Complex problems involving huge numbers of related data points are found in the medical world where large numbers of medical entries must be correlated, in the analysis of social networks with their huge numbers of electronically related participants, or in international security where numerous containers on ships roaming the world and their ports of call must be tracked.

Such problems are solved by creating large, complex graphs with vertices that represent the data points — say, people on Facebook – and edges that represent relations between the data points – say, friends on Facebook. These problems stress the ability of computing systems to store and communicate large amounts of data in irregular, fast-changing communication patterns, rather than the ability to perform many arithmetic operations. The Graph500 benchmarks are indicative of the ability of supercomputers to handle such complex problems. The new team has developed specific benchmarks to address three application kernels: concurrent search, optimization (single source shortest path), and edge-oriented (maximal independent set). Five additional graph-related business areas are being addressed, including Cybersecurity, Medical Informatics, Data Enrichment, Social Networks, and Symbolic Networks.

The Graph500 benchmarks present problems in different input sizes. These are described as huge, large, medium, small, mini and toy. No machine proved capable of handling problems in the huge or large categories. “I consider that a success,” Murphy said. “We posed a really hard challenge and I think people are going to have to work to do ‘large’ or ‘huge’ problems in the available time.”  More memory, he said, might help.
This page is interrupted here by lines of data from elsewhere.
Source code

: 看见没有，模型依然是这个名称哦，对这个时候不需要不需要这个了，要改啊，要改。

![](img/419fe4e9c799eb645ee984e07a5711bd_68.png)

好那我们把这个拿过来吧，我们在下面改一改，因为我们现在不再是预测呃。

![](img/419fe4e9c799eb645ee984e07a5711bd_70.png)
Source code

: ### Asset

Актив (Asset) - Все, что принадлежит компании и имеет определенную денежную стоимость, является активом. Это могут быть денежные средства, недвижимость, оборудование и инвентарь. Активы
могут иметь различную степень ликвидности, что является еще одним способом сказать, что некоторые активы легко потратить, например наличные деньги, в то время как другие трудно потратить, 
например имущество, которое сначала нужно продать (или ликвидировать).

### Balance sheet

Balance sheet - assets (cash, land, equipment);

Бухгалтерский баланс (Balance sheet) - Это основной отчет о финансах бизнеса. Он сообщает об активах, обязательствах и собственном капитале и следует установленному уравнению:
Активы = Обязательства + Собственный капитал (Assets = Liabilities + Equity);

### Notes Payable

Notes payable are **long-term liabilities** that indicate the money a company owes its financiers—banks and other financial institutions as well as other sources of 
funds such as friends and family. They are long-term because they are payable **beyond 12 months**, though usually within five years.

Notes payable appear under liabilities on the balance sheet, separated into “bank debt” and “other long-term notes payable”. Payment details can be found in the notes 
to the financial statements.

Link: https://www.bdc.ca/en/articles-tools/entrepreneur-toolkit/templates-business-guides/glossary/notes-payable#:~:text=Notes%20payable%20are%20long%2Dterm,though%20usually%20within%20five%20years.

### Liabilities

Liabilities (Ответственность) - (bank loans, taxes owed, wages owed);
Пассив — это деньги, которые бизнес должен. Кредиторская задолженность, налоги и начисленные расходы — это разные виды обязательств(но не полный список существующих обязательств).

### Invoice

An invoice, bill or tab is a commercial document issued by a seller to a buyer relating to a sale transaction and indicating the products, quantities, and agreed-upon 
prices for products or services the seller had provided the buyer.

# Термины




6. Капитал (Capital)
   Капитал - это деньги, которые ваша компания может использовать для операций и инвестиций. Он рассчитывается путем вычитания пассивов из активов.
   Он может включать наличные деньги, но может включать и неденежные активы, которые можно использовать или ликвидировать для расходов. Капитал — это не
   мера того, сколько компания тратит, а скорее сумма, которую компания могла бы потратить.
The abbreviations “GE/s” and “ME/s” represented in the table below describe each machine’s capabilities in giga-edges per second and mega-edges per second — a billion and million edges traversed in a second, respectively. Competitors were ranked first by the size of the problem attempted and then by edges per second.

Top ranks – Graph500 HPC Challenge:

#1Intrepid, Argonne National Laboratory – 6.6 GE/s on scale 36 (Medium)
#2Franklin, National Energy Research Scientific Computing Center – 5.22 GE/s on Scale 32 (Small)
#3cougarxmt, Pacific Northwest National Laboratory – 1.22 GE/s on Scale 29 (Mini)
#4graphstorm, Sandia National Laboratories’ – 1.17 GE/s on Scale 29 (Mini)
#5Endeavor, Intel Corporation, 533 ME/s on Scale 29 (Mini)
#6Erdos, Oak Ridge National Laboratory – 50.5 ME/s on Scale 29 (Mini)
#7Red Sky, Sandia National Laboratories – 477.5 ME/s on Scale 28 (Toy++)
#8Jaguar, Oak Ridge National Laboratory – 800 ME/s on Scale 27 (Toy+)
#9Endeavor, Intel Corporation – 615.8 ME/s on Scale 26 (Toy)
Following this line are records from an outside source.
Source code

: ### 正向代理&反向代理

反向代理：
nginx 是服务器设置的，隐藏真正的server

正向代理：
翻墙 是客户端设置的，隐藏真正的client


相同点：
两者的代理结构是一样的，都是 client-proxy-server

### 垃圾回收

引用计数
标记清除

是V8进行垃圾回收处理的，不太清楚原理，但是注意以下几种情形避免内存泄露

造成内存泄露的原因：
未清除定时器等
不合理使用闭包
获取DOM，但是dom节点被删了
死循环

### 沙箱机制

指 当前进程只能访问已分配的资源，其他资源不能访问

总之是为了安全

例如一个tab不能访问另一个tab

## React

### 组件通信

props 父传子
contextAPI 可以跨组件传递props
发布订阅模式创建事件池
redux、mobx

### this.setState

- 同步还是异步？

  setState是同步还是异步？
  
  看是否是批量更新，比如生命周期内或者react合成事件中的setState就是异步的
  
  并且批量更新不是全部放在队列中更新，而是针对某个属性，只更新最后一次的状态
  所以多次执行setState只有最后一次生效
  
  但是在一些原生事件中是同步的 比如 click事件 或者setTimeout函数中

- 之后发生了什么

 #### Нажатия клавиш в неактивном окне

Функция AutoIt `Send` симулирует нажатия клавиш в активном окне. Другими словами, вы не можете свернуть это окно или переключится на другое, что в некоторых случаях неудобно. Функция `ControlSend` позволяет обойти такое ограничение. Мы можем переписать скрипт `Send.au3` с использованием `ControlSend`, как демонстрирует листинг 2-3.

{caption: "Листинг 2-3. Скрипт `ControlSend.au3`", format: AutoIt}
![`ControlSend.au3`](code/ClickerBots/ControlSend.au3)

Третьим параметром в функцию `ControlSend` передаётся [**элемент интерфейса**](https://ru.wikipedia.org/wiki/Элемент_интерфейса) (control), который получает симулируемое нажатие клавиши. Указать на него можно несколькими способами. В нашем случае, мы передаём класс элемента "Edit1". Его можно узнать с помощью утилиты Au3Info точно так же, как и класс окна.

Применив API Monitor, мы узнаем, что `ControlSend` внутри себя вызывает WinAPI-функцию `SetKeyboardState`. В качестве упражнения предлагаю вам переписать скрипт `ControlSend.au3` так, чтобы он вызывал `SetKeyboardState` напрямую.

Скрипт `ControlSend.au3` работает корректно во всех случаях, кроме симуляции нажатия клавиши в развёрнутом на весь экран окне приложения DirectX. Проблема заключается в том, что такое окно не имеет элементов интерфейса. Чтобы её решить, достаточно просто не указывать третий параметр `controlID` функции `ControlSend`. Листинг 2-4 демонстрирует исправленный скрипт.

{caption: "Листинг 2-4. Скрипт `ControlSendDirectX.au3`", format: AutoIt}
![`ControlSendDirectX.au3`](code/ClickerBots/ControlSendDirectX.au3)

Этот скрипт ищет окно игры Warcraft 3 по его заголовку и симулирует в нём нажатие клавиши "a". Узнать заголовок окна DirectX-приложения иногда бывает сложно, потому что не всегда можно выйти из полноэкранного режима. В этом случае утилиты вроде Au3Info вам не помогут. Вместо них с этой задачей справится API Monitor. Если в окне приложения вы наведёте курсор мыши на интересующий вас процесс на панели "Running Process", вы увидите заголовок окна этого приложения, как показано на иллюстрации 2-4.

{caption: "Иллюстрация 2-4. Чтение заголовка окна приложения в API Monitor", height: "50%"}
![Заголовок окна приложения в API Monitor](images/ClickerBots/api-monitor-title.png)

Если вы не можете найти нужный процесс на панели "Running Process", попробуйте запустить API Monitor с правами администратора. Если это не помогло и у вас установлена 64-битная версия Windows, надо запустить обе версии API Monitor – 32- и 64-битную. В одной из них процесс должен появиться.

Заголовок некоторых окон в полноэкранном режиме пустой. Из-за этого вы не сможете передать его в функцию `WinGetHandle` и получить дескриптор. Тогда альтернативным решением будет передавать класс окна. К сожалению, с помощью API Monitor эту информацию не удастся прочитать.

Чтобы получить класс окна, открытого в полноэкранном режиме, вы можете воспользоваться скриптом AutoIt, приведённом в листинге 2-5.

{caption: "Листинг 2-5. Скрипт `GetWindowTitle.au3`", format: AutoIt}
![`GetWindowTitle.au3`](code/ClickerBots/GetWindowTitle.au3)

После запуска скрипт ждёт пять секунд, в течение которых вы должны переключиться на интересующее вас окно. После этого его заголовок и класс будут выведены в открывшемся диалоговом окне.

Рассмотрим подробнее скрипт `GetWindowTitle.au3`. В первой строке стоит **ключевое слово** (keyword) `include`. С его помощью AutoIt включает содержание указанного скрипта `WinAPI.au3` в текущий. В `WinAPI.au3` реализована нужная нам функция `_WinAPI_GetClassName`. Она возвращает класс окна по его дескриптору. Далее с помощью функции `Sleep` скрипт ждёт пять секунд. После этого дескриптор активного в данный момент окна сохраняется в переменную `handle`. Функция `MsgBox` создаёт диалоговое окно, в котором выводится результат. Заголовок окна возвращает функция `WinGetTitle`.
Interpid is the most pwoerful HPC machine at Argonne’s Argonne Leadership Computing Facility (ALCF). This IBM Blue Gene/P machine that is capable of more than 500 trillion calculations a second. In 2012 the facility will get an even more powerful computer, a 10-petaFLOPS IBM Blue Gene/Q supercomputer called Mira. It will be being 20 times faster than Interpid, running programs at 10 quadrillion calculations a second.